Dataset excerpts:
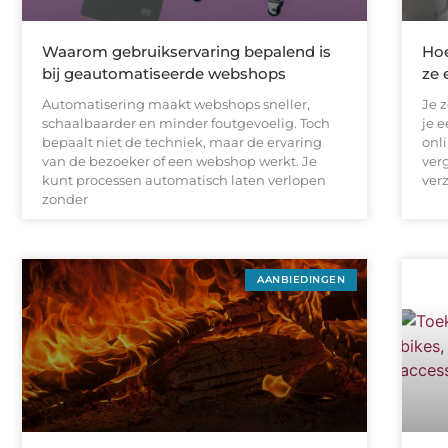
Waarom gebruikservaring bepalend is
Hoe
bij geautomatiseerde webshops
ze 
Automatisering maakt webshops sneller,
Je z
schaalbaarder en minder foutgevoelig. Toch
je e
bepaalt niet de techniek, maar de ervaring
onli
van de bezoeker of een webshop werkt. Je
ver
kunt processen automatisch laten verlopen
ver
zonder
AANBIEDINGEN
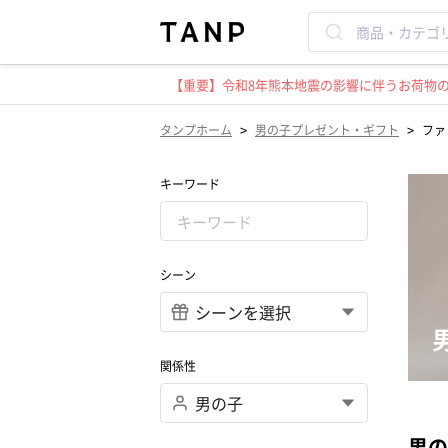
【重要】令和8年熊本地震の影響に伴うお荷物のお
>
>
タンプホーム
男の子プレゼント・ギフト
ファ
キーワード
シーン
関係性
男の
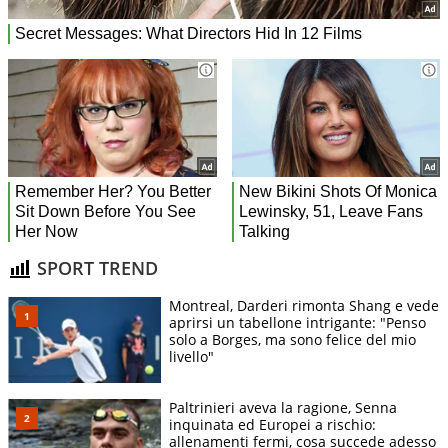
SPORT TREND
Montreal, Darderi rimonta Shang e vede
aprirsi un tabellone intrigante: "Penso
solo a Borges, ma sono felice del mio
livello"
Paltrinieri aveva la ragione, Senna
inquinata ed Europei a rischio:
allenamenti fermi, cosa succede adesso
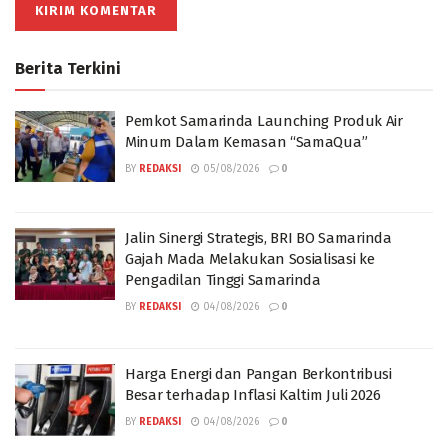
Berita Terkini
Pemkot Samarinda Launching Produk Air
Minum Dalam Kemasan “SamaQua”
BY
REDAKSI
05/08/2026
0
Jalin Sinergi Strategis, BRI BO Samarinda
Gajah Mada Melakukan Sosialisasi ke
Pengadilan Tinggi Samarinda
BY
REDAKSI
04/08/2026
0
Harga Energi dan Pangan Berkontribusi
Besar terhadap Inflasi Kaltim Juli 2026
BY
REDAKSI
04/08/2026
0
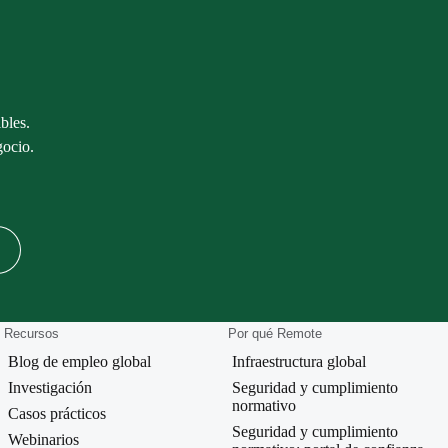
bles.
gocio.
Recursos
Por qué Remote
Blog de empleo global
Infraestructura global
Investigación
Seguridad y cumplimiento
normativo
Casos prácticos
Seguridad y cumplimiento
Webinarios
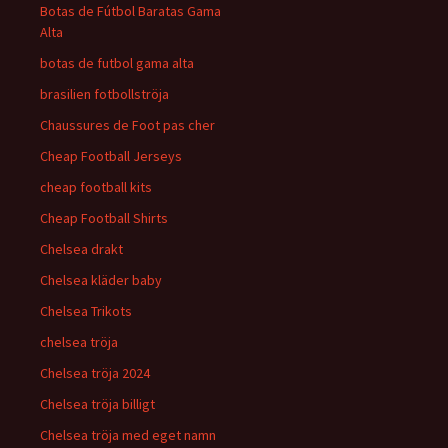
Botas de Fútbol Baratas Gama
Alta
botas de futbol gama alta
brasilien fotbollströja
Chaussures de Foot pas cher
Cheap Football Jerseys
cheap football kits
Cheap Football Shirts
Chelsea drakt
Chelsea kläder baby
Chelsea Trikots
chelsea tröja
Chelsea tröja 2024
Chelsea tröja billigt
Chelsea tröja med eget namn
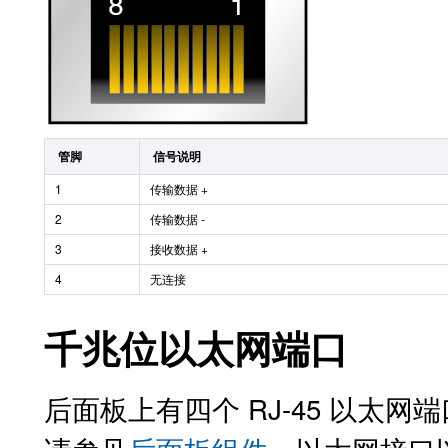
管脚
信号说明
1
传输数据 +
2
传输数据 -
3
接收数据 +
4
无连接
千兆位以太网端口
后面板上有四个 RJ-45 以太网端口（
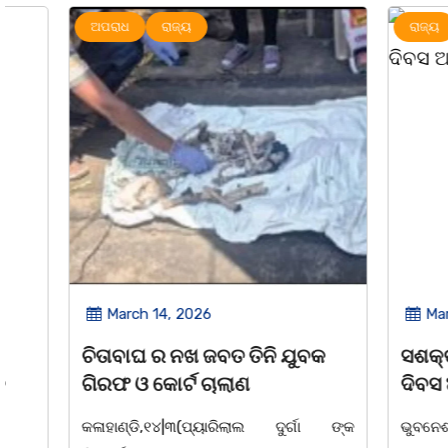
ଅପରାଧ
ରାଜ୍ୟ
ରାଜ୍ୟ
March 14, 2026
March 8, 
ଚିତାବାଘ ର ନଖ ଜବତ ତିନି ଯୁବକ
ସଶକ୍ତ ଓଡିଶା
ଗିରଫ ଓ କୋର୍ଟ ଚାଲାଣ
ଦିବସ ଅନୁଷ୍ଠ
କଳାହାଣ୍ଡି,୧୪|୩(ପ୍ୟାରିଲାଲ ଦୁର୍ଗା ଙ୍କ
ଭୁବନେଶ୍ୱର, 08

--

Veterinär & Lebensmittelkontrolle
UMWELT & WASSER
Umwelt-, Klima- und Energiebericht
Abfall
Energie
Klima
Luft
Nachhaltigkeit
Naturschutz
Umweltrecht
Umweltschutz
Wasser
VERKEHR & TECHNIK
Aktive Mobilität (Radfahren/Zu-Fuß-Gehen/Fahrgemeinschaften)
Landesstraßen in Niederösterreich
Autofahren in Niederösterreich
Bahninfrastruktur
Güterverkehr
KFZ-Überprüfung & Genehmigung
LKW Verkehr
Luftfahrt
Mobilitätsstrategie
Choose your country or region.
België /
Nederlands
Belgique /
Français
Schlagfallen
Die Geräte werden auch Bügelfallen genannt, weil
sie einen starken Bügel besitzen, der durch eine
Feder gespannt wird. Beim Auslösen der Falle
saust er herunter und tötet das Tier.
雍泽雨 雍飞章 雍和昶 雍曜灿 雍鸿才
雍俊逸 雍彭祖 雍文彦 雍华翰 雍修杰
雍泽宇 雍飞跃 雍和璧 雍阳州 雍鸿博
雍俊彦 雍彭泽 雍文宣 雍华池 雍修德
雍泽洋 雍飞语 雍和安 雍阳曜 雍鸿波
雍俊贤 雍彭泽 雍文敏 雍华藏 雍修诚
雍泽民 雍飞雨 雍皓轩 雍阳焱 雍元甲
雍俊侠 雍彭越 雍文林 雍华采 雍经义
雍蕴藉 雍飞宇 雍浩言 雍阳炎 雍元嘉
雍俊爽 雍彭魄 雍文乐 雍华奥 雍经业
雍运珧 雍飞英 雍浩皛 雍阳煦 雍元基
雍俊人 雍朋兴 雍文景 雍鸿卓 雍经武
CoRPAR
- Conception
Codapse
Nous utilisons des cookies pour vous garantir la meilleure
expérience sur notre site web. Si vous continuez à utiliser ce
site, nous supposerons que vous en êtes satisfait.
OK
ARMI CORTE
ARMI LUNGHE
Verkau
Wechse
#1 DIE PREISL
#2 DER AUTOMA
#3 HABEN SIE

...

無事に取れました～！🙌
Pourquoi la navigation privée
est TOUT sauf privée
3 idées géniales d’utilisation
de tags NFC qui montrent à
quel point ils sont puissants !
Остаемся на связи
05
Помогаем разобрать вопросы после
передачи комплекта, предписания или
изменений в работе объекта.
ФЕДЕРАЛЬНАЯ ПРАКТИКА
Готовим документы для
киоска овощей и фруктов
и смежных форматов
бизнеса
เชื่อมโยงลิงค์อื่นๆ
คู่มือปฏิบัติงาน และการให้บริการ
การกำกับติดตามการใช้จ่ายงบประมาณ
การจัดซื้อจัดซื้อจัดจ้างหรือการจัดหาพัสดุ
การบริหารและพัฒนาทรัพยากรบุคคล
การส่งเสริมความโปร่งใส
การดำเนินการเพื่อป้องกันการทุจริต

§ WORK INSTRUCTION
In the records above, find each line with the string "Klima" and list it.

§ EXERCISE SOLUTION
Umwelt-, Klima- und Energiebericht
Klima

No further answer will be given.